Logs from local machine:

{"level":"info","ts":"2024-01-09T14:51:56.439+0200","caller":"kafka/consumer.go:38","message":"Kafka certificates initialization completed"}
[sarama] Initializing new client
[sarama] client/metadata fetching metadata for all topics from broker kafka-all-broker.spectacular-nativity-55-2024-1-9:29094
[sarama] Connected to broker at kafka-all-broker.spectacular-nativity-55-2024-1-9:29094 (unregistered)
[sarama] client/brokers registered new broker #0 at kafka-0.kafka-headless.spectacular-nativity-55-2024-1-9.svc.cluster.local:29094
[sarama] Successfully initialized new client
{"level":"info","ts":"2024-01-09T14:51:56.715+0200","caller":"kafka/consumer.go:134","message":"starting consuming partitions","topic_name":"servie-name.topic-name.v1.dev"}
[sarama] Connected to broker at kafka-0.kafka-headless.spectacular-nativity-55-2024-1-9.svc.cluster.local:29094 (registered as #0)
{"level":"info","ts":"2024-01-09T14:51:57.065+0200","caller":"kafka/consumer.go:134","message":"started consuming partition","partition":0}
ovdienkonikolai commented 9 months ago

I've tried again to get deep into this problem and found the root cause - Client.RefreshController().

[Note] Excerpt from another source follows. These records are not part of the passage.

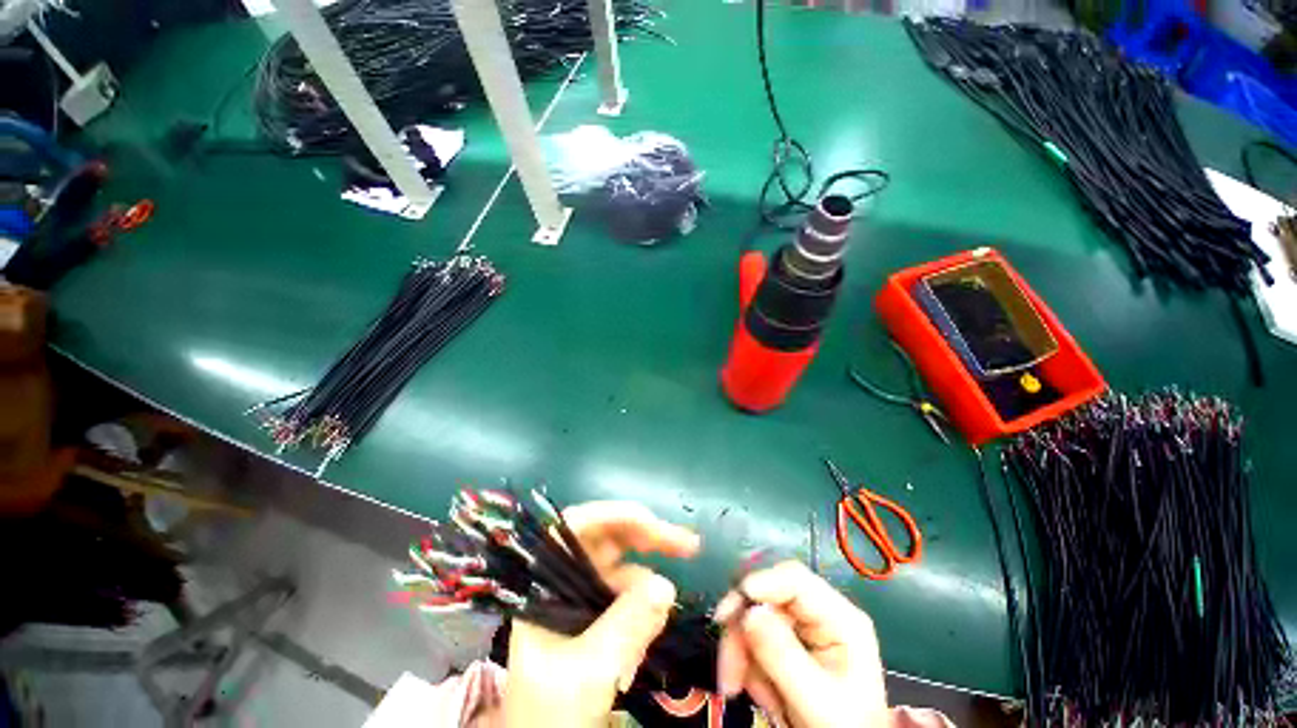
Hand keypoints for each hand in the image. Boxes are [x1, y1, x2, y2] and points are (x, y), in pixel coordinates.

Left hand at [503, 501, 700, 727]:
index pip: (577, 527)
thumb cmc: (551, 716)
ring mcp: (585, 597)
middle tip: (688, 546)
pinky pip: (632, 596)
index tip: (653, 523)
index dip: (613, 515)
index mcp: (545, 583)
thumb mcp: (588, 673)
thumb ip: (626, 626)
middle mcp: (565, 580)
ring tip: (663, 617)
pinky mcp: (602, 616)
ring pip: (624, 567)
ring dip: (650, 583)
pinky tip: (656, 626)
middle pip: (608, 539)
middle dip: (647, 538)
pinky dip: (649, 605)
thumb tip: (666, 584)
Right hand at [715, 561, 887, 727]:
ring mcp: (803, 628)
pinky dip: (748, 665)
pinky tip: (760, 694)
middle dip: (743, 632)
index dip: (759, 585)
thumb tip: (748, 612)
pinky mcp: (790, 644)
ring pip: (756, 619)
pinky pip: (755, 639)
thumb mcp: (816, 699)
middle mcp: (820, 614)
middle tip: (727, 669)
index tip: (729, 612)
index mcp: (840, 618)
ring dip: (743, 654)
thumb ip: (783, 655)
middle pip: (767, 599)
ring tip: (743, 691)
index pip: (794, 579)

Under the hood, we're using client.RefreshController as a Ping() in our HC procedure. The HC service calls it every 10 seconds.

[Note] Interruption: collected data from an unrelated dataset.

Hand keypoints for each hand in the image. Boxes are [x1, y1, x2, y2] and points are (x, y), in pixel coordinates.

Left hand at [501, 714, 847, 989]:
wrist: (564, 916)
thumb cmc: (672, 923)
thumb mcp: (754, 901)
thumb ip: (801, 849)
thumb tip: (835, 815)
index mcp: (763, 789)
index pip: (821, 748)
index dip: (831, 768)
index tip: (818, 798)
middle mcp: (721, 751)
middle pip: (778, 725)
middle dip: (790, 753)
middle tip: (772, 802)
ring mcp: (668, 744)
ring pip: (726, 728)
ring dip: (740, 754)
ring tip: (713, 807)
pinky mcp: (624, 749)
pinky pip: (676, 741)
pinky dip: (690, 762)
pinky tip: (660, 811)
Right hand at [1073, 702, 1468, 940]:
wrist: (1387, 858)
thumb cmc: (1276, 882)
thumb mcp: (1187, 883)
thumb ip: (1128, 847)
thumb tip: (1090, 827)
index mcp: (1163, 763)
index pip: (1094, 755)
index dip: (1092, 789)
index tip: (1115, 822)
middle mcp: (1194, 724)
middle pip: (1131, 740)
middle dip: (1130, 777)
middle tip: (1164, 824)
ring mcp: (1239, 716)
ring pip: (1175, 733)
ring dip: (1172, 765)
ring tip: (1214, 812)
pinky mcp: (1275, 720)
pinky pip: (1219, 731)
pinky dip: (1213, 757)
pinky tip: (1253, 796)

So, it seems like the issue is now resolved.

@dnwe, could you please add logging to Client.RefreshController()?

@hanyuancheung, FYI.

abit2 commented 5 months ago

hi! Sorry i couldn't understand the solution you mentioned above. Can you please elaborate how you fixed this issue? I am facing the same issue. 🙇🏼 @ovdienkonikolai

I've tried again to get deep into this problem and found the root cause - Client.RefreshController().

Under the hood, we're using client.RefreshController as a Ping() in our HC procedure. The HC service calls it every 10 seconds.

So, it seems like the issue is now resolved.

@dnwe, could you please add logging to Client.RefreshController()?

@hanyuancheung, FYI.

ovdienkonikolai commented 5 months ago

@abit2 in my case the root cause was a call of Client.RefreshController(), this method reset the connection under the hood.